Most correctly disagreed. I say correct because everything stated in the poll question was false:

  • Patrick wasn’t Irish
  • Christianity was already in Ireland before Patrick
  • Ireland, an island, didn’t have an literal snakes

This reminds me of grade school in the early 70s, cutting shamrocks out of green construction paper, etc. We were taught myths that just aren’t accurate — including the color green!

The following is from the history.com article titled: “St. Patrick’s Day Myths Debunked“:

  • Myth: St. Patrick was Irish.
    Though one of Ireland’s patron saints, Patrick was born in what is now England, Scotland or Wales—interpretations vary widely—to a Christian deacon and his wife, probably around the year 390. According to the traditional narrative, at 16 he was enslaved by Irish raiders who attacked his home; they transported him to Ireland and held him captive there for six years. Patrick later fled to England, where he received religious instruction before returning to Ireland to serve as a missionary.
  • Myth: St. Patrick was British.
  • Myth: St. Patrick brought Christianity to Ireland.
  • Myth: St. Patrick banished snakes from the Emerald Isle.
  • Myth: Green has historically been associated with St. Patrick’s Day.
  • Myth: Popular St. Patrick’s Day festivities have their roots in Ireland.
  • Myth: Corned beef is a classic St. Patrick’s Day dish.

You can click the link above to read the debunking of each myth.

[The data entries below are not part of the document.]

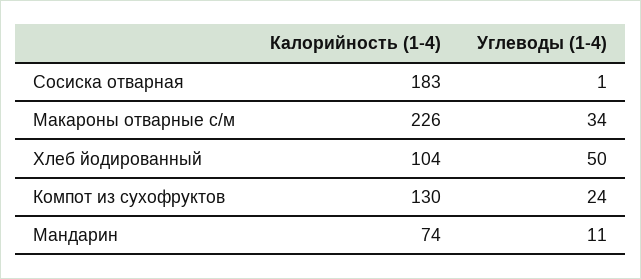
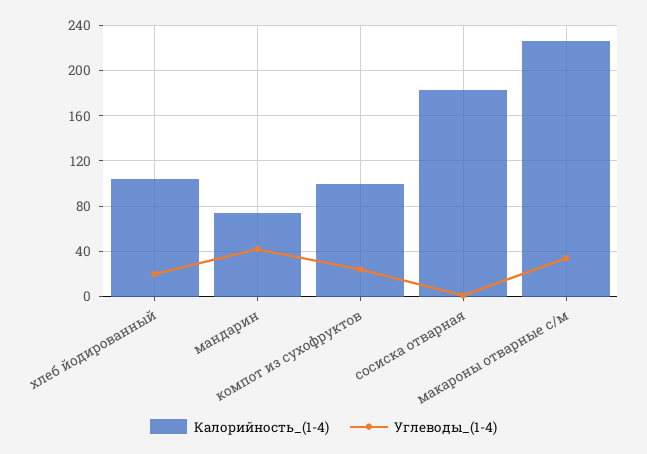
  {
    "Калорийность (1-4)": {
      "Сосиска отварная": 183,
      "Макароны отварные с/м": 226,
      "Хлеб йодированный": 104,
-     "Компот из сухофруктов": 130,
+     "Компот из сухофруктов": 100,
      "Мандарин": 74
    },
    "Углеводы (1-4)": {
      "Сосиска отварная": 1,
      "Макароны отварные с/м": 34,
-     "Хлеб йодированный": 50,
+     "Хлеб йодированный": 20,
      "Компот из сухофруктов": 24,
-     "Мандарин": 11
+     "Мандарин": 40
    }
  }

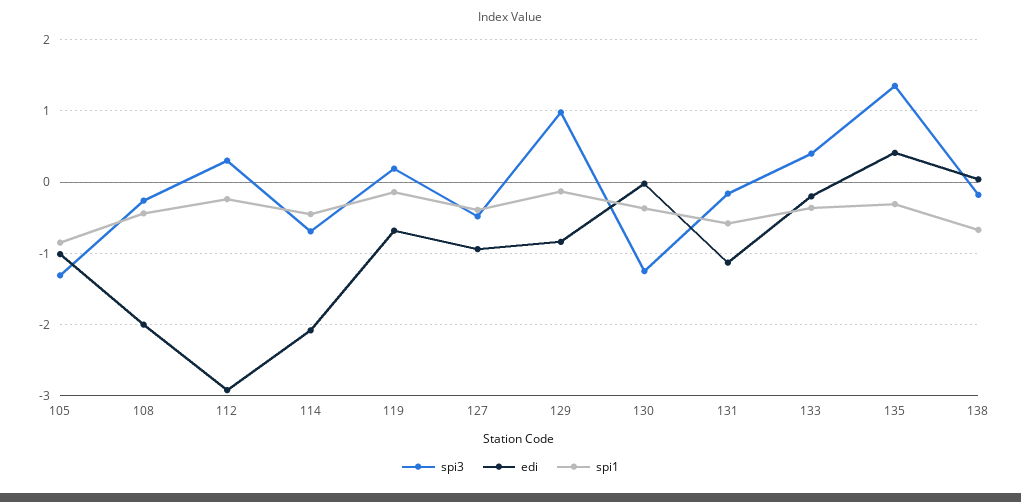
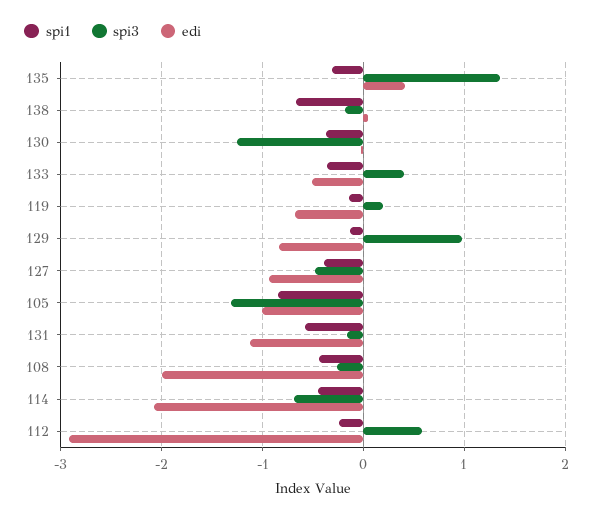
  {
    "spi3": {
      "105": -1.3,
      "108": -0.3,
-     "112": 0.3,
+     "112": 0.6,
      "114": -0.7,
      "119": 0.2,
      "127": -0.5,
      "129": 1,
      "130": -1.3,
      "131": -0.2,
      "133": 0.4,
      "135": 1.4,
      "138": -0.2
    },
    "edi": {
      "105": -1,
      "108": -2,
      "112": -2.9,
      "114": -2.1,
      "119": -0.7,
      "127": -0.9,
      "129": -0.8,
      "130": 0,
      "131": -1.1,
-     "133": -0.2,
+     "133": -0.5,
      "135": 0.4,
      "138": 0
    },
    "spi1": {
      "105": -0.9,
      "108": -0.4,
      "112": -0.2,
      "114": -0.5,
      "119": -0.1,
      "127": -0.4,
      "129": -0.1,
      "130": -0.4,
      "131": -0.6,
      "133": -0.4,
      "135": -0.3,
      "138": -0.7
    }
  }

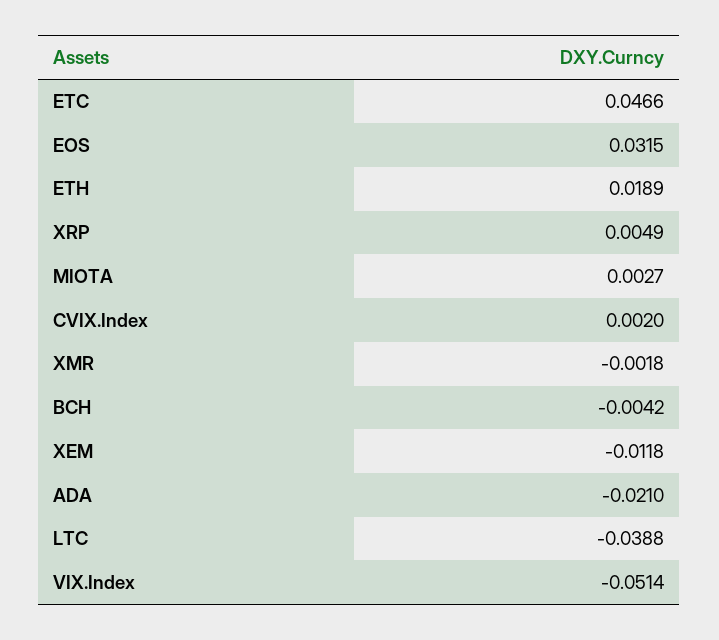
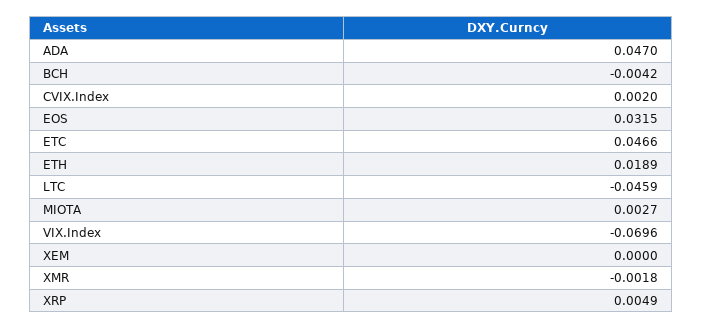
  {
    "ETC": 0.0466,
    "EOS": 0.0315,
    "ETH": 0.0189,
    "XRP": 0.0049,
    "MIOTA": 0.0027,
    "CVIX.Index": 0.002,
    "XMR": -0.0018,
    "BCH": -0.0042,
-   "XEM": -0.0118,
+   "XEM": 0,
-   "ADA": -0.021,
+   "ADA": 0.047,
-   "LTC": -0.0388,
+   "LTC": -0.0459,
-   "VIX.Index": -0.0514
+   "VIX.Index": -0.0696
  }

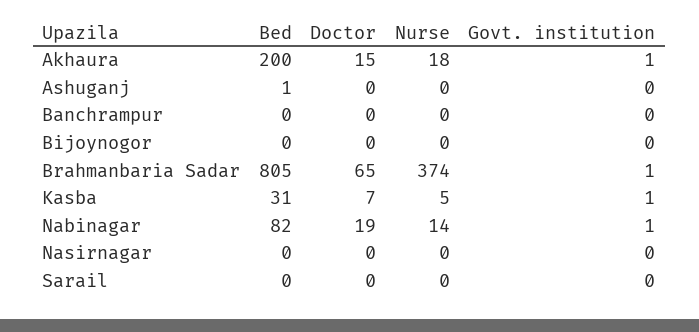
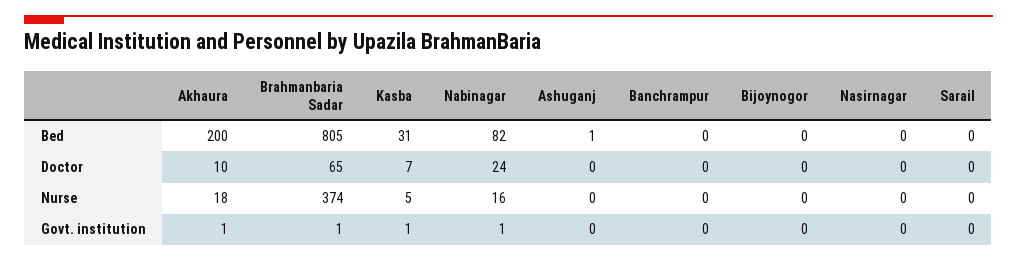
  {
    "Bed": {
      "Akhaura": 200,
      "Ashuganj": 1,
      "Banchrampur": 0,
      "Bijoynogor": 0,
      "Brahmanbaria Sadar": 805,
      "Kasba": 31,
      "Nabinagar": 82,
      "Nasirnagar": 0,
      "Sarail": 0
    },
    "Doctor": {
-     "Akhaura": 15,
+     "Akhaura": 10,
      "Ashuganj": 0,
      "Banchrampur": 0,
      "Bijoynogor": 0,
      "Brahmanbaria Sadar": 65,
      "Kasba": 7,
-     "Nabinagar": 19,
+     "Nabinagar": 24,
      "Nasirnagar": 0,
      "Sarail": 0
    },
    "Nurse": {
      "Akhaura": 18,
      "Ashuganj": 0,
      "Banchrampur": 0,
      "Bijoynogor": 0,
      "Brahmanbaria Sadar": 374,
      "Kasba": 5,
-     "Nabinagar": 14,
+     "Nabinagar": 16,
      "Nasirnagar": 0,
      "Sarail": 0
    },
    "Govt. institution": {
      "Akhaura": 1,
      "Ashuganj": 0,
      "Banchrampur": 0,
      "Bijoynogor": 0,
      "Brahmanbaria Sadar": 1,
      "Kasba": 1,
      "Nabinagar": 1,
      "Nasirnagar": 0,
      "Sarail": 0
    }
  }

Irish-American immigrants celebrated St. Patrick’s Day as a show of their pride — despite lots of anti-Irish discrimination:

The refugees seeking haven in America were poor and disease-ridden. They threatened to take jobs away from Americans and strain welfare budgets. They practiced an alien religion and pledged allegiance to a foreign leader. They were bringing with them crime. They were accused of being rapists. And, worst of all, these undesirables were Irish. (history.com)

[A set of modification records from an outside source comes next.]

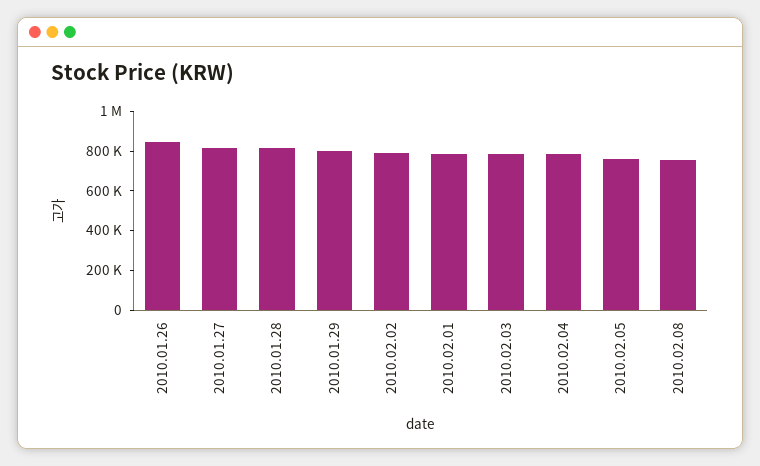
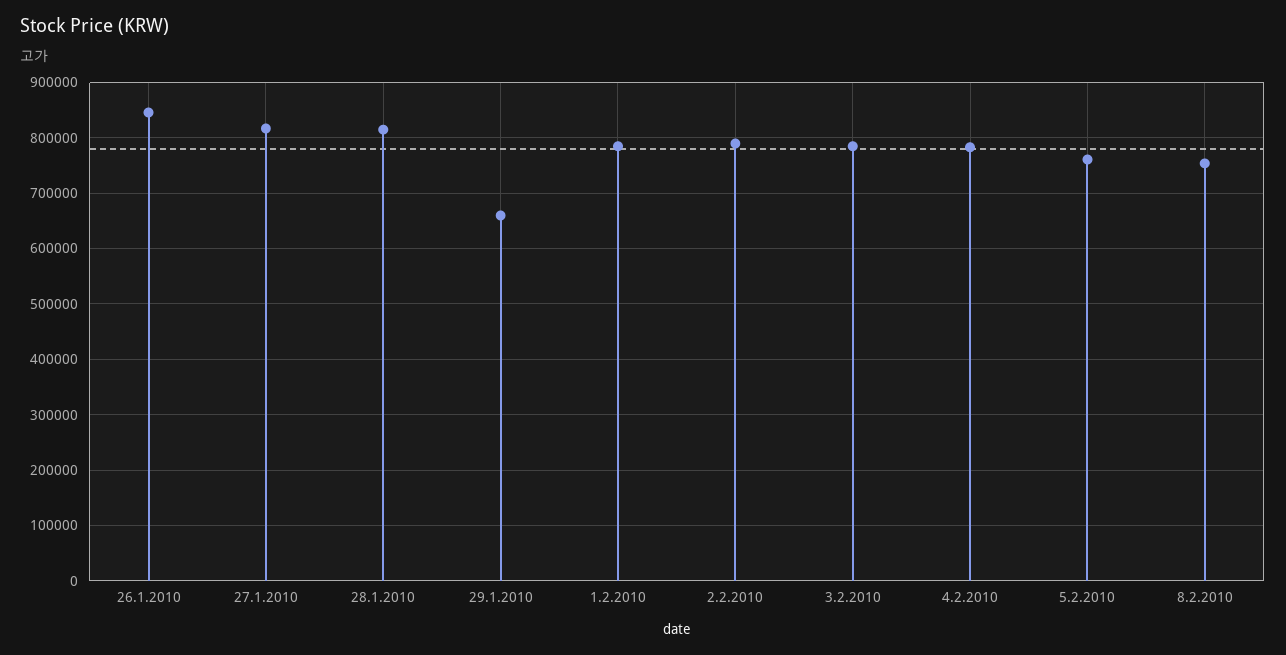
  {
    "2010.01.26": 840000,
    "2010.01.27": 820000,
    "2010.01.28": 820000,
-   "2010.01.29": 800000,
+   "2010.01.29": 660000,
    "2010.02.02": 800000,
    "2010.02.01": 780000,
    "2010.02.03": 780000,
    "2010.02.04": 780000,
    "2010.02.05": 760000,
    "2010.02.08": 760000
  }

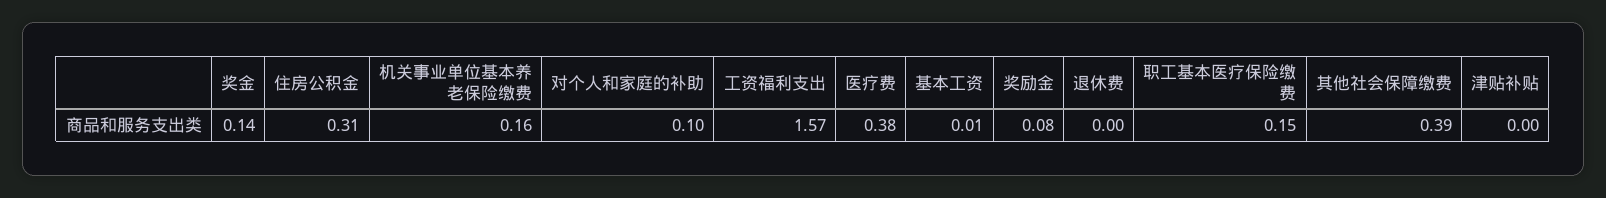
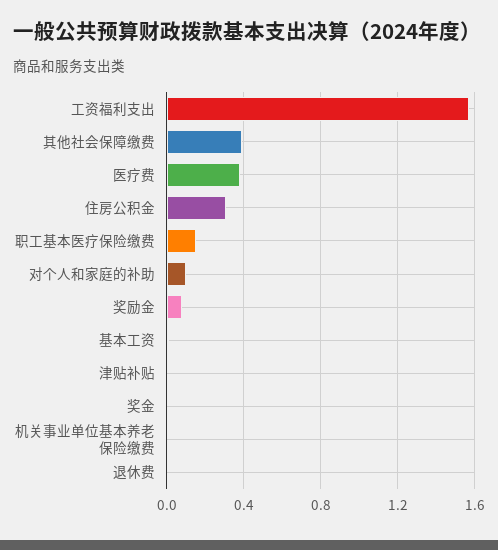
  {
-   "奖金": 0.14,
+   "奖金": 0,
    "住房公积金": 0.31,
-   "机关事业单位基本养老保险缴费": 0.16,
+   "机关事业单位基本养老保险缴费": 0,
    "对个人和家庭的补助": 0.1,
    "工资福利支出": 1.57,
    "医疗费": 0.38,
    "基本工资": 0.01,
    "奖励金": 0.08,
    "退休费": 0,
    "职工基本医疗保险缴费": 0.15,
    "其他社会保障缴费": 0.39,
    "津贴补贴": 0
  }

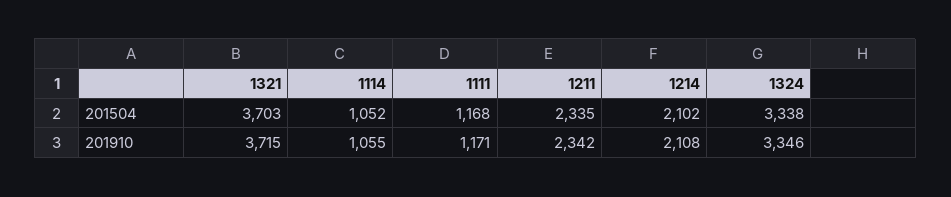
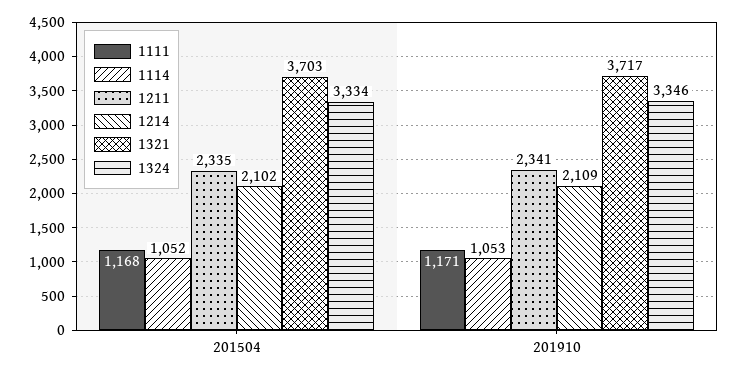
  {
    "1321": {
      "201504": 3703,
-     "201910": 3715
+     "201910": 3717
    },
    "1114": {
      "201504": 1052,
-     "201910": 1055
+     "201910": 1053
    },
    "1111": {
      "201504": 1168,
      "201910": 1171
    },
    "1211": {
      "201504": 2335,
-     "201910": 2342
+     "201910": 2341
    },
    "1214": {
      "201504": 2102,
-     "201910": 2108
+     "201910": 2109
    },
    "1324": {
-     "201504": 3338,
+     "201504": 3334,
      "201910": 3346
    }
  }

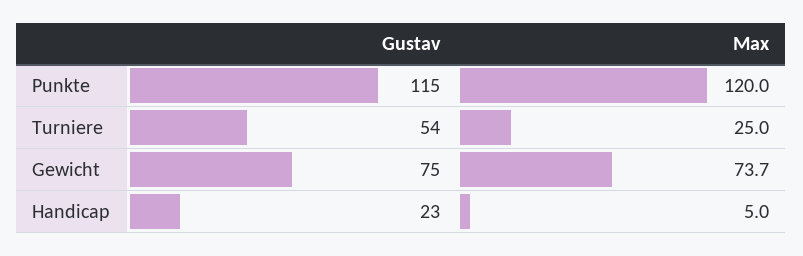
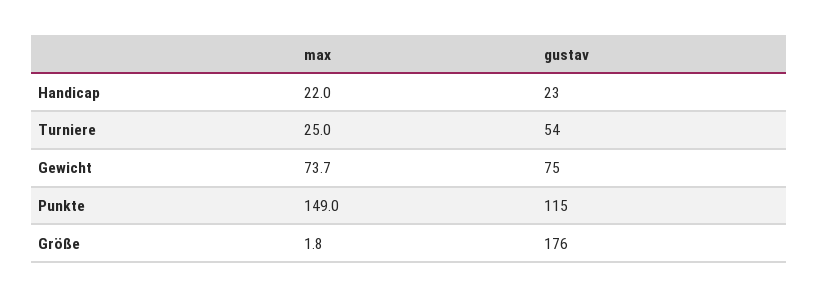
  {
    "Gustav": {
      "Punkte": 115,
      "Turniere": 54,
      "Gewicht": 75,
-     "Handicap": 23
+     "Handicap": 23,
+     "Größe": 176
    },
    "Max": {
-     "Punkte": 120,
+     "Punkte": 149,
      "Turniere": 25,
      "Gewicht": 73.7,
-     "Handicap": 5
+     "Handicap": 22,
+     "Größe": 1.8
    }
  }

Sounds similar today’s anti-immigration rhetoric.

The money to build the Mullaphy Emigrant Home on N 13th was left by Bryan Mullanphy, the son of Irish immigrant John Mullanphy. Bryan Mullanphy was mayor in the 1840s.

Bryan’s  sister Anne Mullanphy  married Thomas Biddle. After his death she donated the land for St. Joseph’s church in what’s now known as the Columbus Square neighborhood.  Most Irish immigrants were poor living in tenements & flats stretching west to Jefferson, including what became known as the former [Kerry] Patch neighborhood:

The neighborhood’s boundaries shifted over time—Irish families moved farther west, as German, Polish, and Eastern European immigrants settled around them after the Civil War. But during its heyday, the Patch was generally described as being between N. 15th Street and Hogan Street, Division Street and Cass Avenue. The heart of the neighborhood was squeezed into the tight rectangle between 16th and 18th streets, Cass Avenue and O’Fallon Street—a few blocks east of St. Stanislaus Kostka Church in near north St. Louis.

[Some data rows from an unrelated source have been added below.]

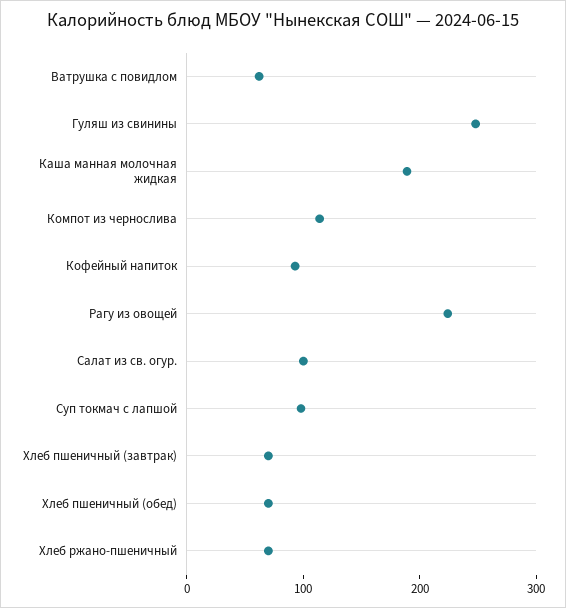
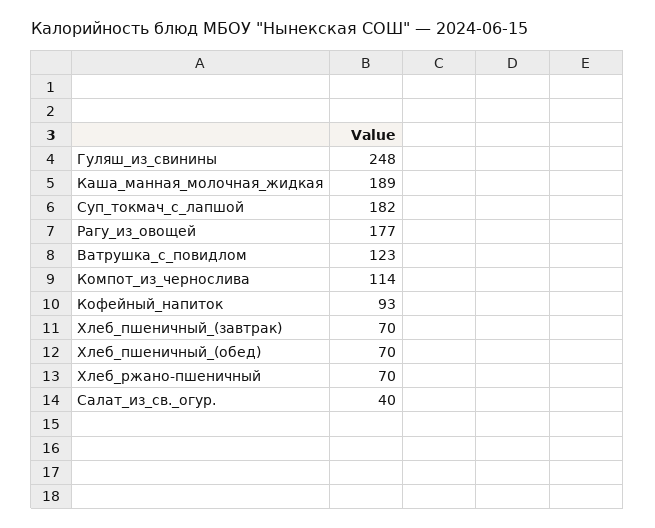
  {
-   "Ватрушка с повидлом": 60,
+   "Ватрушка с повидлом": 123,
    "Гуляш из свинины": 248,
    "Каша манная молочная жидкая": 189,
    "Компот из чернослива": 114,
    "Кофейный напиток": 93,
-   "Рагу из овощей": 220,
+   "Рагу из овощей": 177,
-   "Салат из св. огур.": 100,
+   "Салат из св. огур.": 40,
-   "Суп токмач с лапшой": 100,
+   "Суп токмач с лапшой": 182,
    "Хлеб пшеничный (завтрак)": 70,
    "Хлеб пшеничный (обед)": 70,
    "Хлеб ржано-пшеничный": 70
  }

In the early 19th century, emigrants left Ireland to escape English political oppression. By 1847, during the height of An Gorta Mór, The Great Hunger, they flooded out of the country to escape starvation and death. As Diamond notes, the immigrants’ sheer numbers, as well as their religious affiliation—Catholic—did not endear them to second- and third-generation American Protestants, specifically the nativist Know Nothing movement, founded in 1845, the year the potato famine began. The level of disdain and outright hostility toward Irish immigrants in major American cities, including St. Louis, was reflected in ads for housekeepers, which indicated “NO IRISH NEED APPLY.” Earlier Irish immigrants who had blended into St. Louis society also castigated the new arrivals for not working hard enough to assimilate, Diamond adds. Patchers responded by banding together. (St. Louis Magazine)

Once Irish neighborhoods were razed for public housing projects: Cochran Gardens, Carr Square, and Pruitt-Igoe.